Menurut Ibn Katsir dalam al-Bidāyah wa an-Nihāyah, bangsa Arab sebelum Islam telah mengenal urutan hari dalam sepekan. Namun, penamaan mereka sebelumnya juga dipengaruhi oleh kebudayaan Yahudi dan Nasrani, terutama untuk hari Sabt (Sabtu) dan Ahad (Minggu), karena mereka hidup berdampingan dengan komunitas Yahudi dan Kristen di Jazirah Arab.
Dalam Akhbār al-‘Arab al-Qudamā’ karya al-Hamzani, disebutkan bahwa beberapa kabilah di Arabia Selatan seperti Himyar dan Kindah, percaya bahwa memulai sesuatu di hari Ahad mendatangkan barakah duniawi — seperti keberhasilan berdagang atau kemenangan dalam peperangan. Keyakinan ini lebih bersifat mistik dan tidak berdasarkan wahyu.
Himyar adalah salah satu peradaban kuno yang berkembang di Jazirah Arab, tepatnya di wilayah Yaman Selatan, sekitar abad ke-2 SM hingga abad ke-6 M. Peradaban ini dikenal dengan nama Kerajaan Himyar atau Himyarit, yang mencapai puncak kejayaannya pada abad ke-3 hingga ke-6 Masehi.
Ibu kota utama mereka adalah Zafar, dan mereka memiliki sistem pemerintahan monarki dengan raja sebagai pemimpin tertinggi. Himyar terkenal dengan arsitektur dan sistem irigasi yang canggih, serta perdagangan yang luas dengan wilayah-wilayah sekitarnya, termasuk Romawi dan India.
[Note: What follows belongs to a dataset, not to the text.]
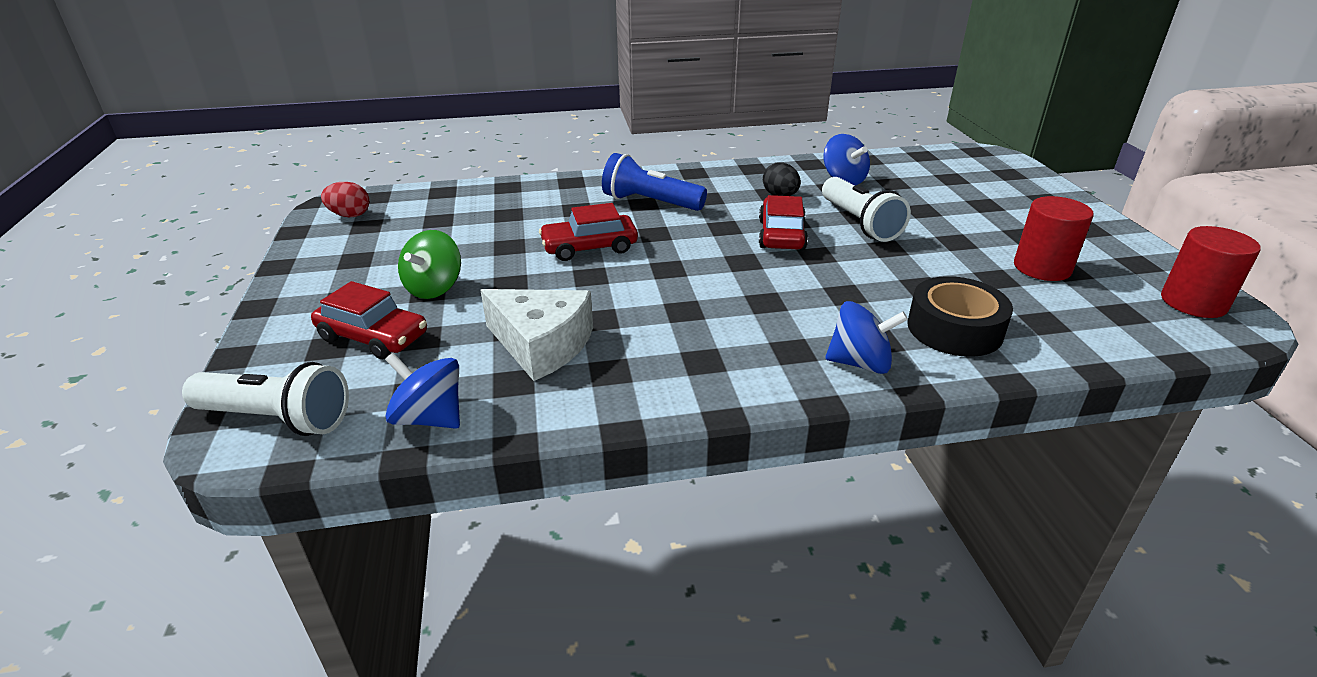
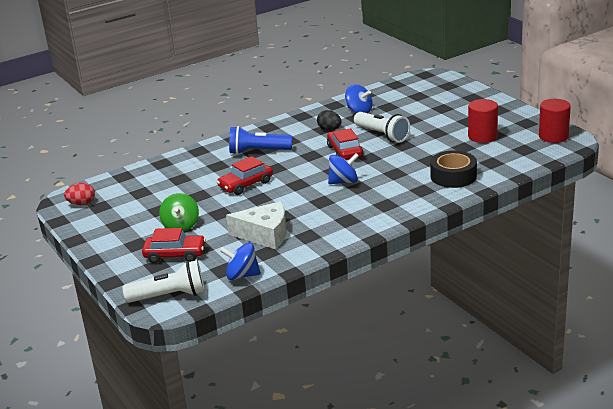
camera: 20 degrees left, 5 degrees down
blue spinning top [825,301,908,374] -> blue spinning top moved to [328,153,359,184]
Peradaban Himyar juga memiliki sistem kepercayaan yang beragam, termasuk paganisme, Yahudi, dan Kristen. Salah satu raja terkenal dari Himyar adalah Dhu Nuwas, yang memerintah pada awal abad ke-6 M dan dikenal karena serangannya terhadap komunitas Kristen di Najran.